The statement from Elaine Kaplan, OPM's General Counsel is reasoned and explicitly recognizes that DOMA is both unfair in general, and is even "painful" to court employees like Golinski. That is why (the statement notes) the President supports DOMA's legislative repeal, and in the interim, the Domestic Partner Benefits and Obligations Act. Nevertheless, DOMA is the law.

The administration's stated reluctance to enforce a law it opposes makes it a little harder to view this as a political fight over gay rights; this is a battle over whether the courts are truly independent of the administration when it comes to their own employees, or whether the employees of our constitutionally separate court system are subject to the employment rules applicable to the Executive branch. That is actually a profound argument about the structure of our government, and one whose outcome isn't entirely clear.

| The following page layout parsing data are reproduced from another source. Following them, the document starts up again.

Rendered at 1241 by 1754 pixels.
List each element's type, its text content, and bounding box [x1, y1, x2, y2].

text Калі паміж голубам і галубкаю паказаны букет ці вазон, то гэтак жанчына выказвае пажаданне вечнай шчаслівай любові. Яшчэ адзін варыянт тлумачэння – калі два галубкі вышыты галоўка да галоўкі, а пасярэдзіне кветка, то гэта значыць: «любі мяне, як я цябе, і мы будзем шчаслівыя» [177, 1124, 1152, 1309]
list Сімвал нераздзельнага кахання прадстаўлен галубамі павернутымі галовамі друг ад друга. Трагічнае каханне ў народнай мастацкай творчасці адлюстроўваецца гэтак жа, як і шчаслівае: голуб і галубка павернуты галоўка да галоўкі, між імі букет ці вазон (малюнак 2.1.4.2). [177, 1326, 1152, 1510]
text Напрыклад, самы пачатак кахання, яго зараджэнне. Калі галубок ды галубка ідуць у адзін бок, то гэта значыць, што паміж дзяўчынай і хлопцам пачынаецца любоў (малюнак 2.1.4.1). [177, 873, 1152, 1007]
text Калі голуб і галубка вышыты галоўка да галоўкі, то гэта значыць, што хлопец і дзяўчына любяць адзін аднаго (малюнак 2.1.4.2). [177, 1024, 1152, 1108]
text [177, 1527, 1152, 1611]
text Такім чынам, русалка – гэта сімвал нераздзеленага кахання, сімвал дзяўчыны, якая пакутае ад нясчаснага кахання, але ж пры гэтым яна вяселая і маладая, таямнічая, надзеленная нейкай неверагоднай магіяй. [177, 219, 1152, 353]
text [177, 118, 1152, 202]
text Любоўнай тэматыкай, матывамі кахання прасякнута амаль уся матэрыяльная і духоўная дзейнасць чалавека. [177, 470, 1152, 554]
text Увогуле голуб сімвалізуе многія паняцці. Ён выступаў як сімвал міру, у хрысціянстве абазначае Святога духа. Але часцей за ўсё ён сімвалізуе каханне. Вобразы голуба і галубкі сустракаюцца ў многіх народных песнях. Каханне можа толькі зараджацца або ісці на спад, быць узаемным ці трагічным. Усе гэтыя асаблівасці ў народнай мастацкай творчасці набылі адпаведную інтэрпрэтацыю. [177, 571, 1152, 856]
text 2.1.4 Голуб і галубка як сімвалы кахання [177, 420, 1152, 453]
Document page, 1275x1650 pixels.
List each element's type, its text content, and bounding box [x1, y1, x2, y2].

But what is clear is that the administration did not need to pick this fight. An uncountable number of administrative issues like this are ignored or neglected or simply never noticed every day. Given government's enormous size and scope in the modern world, administrators have to prioritize their time and efforts.

Consequently, it is no compliment to this administration (and I would single out the Department of Justice, whose judgment the administration is following) that this is the ground they chose to fight on. No one views this as a battle over executive power, and after the Bush administration, it's pretty pathetic that this is the best characterization the administration could hope for. Obama's folks are politically conflicted over how to handle DOMA and gay rights in general, and that weakness is highlighted by the fact that the head of OPM, John Berry, is the highest-ranking openly gay official in the administration.

He is now being held in an undisclosed closet.

UPDATE: It's worse than I'd thought. I assumed Berry was hiding behind the skirts of a heterosexual Elaine Kaplan, but it seems she's openly gay as well. I suppose it's progress that we're in the position where the governmental insults and slights come from our own people, but, as Seth Meyers says so eloquently, "Really?"